"Jadi saya berpikir, selain pelatihan masif, selain sertifikasi yang harus kita perbaiki. Yang tidak kalah pentingnya harus siber kita harus kuat di Indonesia ini."
Penulis: Hoirunnisa
Editor: Muthia Kusuma

KBR, Jakarta- Kementerian Perlindungan Pekerja Migran Indonesia (P2MI) mendorong peningkatan pengawasan sektor siber untuk mencegah Tindak Pidana Perdagangan Orang (TPPO).
Menteri P2MI/Kepala Badan Perlindungan Pekerja Migran Indonesia (BP2MI), Abdul Kadir Karding, mengungkapkan modus operandi TPPO saat ini banyak memanfaatkan media sosial.
"Jadi saya berpikir, selain pelatihan masif, selain sertifikasi yang harus kita perbaiki. Yang tidak kalah pentingnya harus siber kita harus kuat di Indonesia ini. Komdigi harus lebih di upgrade atau lembaga-lembaga lain. Karena memang modusnya tidak hanya lagi tradisional," kata Abdul Kadir dalam Diskusi Publik 'Mendorong Penyusunan Road Map Pencegahan dan Penanganan TPPO Berbasis HAM' di kanal Komnas HAM, Kamis (5/12/2024).
Baca juga:
- Polisi Membekuk Empat Tersangka Perdagangan Anak di Kulon Progo
- Migrant CARE: Perlindungan PMI di Malaysia Masih Kurang
Menteri Perlindungan Pekerja Migran Indonesia Abdul Kadir Karding mengatakan, jumlah pekerja migran Indonesia yang tercatat sejak tahun 2007 hingga November 2024 mencapai lebih dari 5 juta orang. Angka ini menunjukkan besarnya ancaman menjadi korban TPPO.
Sementara itu, Ketua Komnas HAM Atnike Nova Sigiro mengungkapkan data dari Global Slavery Index yang menunjukkan negara Indonesia termasuk dalam 10 negara dengan estimasi jumlah orang yang hidup dalam perbudakan modern terbesar di dunia.
"Tentu perbudakan disini jangan dibayangkan seperti jaman dahulu, perbudakan modern atau modern slavery samar dan sulit diidentifikasi karena terselubung sifatnya.
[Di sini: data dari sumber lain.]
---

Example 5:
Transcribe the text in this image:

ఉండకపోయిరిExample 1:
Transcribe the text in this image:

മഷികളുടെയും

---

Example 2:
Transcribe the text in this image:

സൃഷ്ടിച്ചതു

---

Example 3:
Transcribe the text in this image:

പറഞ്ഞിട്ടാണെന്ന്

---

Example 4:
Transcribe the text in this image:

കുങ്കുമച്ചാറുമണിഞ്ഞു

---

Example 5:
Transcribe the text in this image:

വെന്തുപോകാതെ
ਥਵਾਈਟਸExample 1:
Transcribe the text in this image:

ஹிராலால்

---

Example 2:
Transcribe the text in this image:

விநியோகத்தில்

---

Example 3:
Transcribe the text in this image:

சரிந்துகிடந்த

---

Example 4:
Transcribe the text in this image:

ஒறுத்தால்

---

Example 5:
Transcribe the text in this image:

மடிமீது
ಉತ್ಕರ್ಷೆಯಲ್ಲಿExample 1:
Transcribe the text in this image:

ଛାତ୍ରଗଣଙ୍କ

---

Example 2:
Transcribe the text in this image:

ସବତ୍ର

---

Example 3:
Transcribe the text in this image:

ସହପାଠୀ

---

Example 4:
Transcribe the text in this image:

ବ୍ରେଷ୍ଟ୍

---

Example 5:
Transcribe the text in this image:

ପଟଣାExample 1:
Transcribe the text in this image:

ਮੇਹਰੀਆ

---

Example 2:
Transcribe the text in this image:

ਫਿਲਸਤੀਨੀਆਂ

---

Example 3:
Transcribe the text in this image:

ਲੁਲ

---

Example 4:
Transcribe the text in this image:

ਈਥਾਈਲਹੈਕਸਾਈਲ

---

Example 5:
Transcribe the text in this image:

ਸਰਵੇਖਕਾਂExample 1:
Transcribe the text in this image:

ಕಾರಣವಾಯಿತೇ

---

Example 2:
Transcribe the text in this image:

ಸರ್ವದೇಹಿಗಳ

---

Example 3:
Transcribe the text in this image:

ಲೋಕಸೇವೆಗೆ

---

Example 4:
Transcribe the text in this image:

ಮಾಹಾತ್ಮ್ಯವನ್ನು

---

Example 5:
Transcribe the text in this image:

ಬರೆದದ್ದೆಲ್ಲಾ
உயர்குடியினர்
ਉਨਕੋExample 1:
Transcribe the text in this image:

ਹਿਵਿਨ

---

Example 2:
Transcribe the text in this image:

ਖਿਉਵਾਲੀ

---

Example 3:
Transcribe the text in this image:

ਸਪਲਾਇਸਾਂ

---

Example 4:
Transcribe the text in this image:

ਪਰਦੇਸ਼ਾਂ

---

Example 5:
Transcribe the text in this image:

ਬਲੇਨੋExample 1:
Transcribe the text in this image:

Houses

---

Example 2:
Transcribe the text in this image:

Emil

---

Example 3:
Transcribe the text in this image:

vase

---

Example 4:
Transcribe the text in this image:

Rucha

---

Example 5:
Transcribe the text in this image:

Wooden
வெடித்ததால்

Hubungan kerja sosial yang mengandung eksploitasi seringkali luput dari amatan kita," kata Atnike.
Lebih lanjut, Atnike mengutip data Kementerian Luar Negeri yang menyebutkan bahwa sekitar 1.200 pekerja migran Indonesia menjadi korban TPPO scamming di kawasan Asia Tenggara pada tahun 2022.
Menghadapi situasi ini, Atnike mendorong seluruh pihak, baik pemerintah, kepolisian, maupun lembaga terkait perlu bersinergi untuk menyusun peta jalan pencegahan dan penanganan TPPO berbasis HAM. Menurutnya, pengawasan siber yang lebih ketat menjadi salah satu langkah penting dalam upaya mencegah terjadinya TPPO.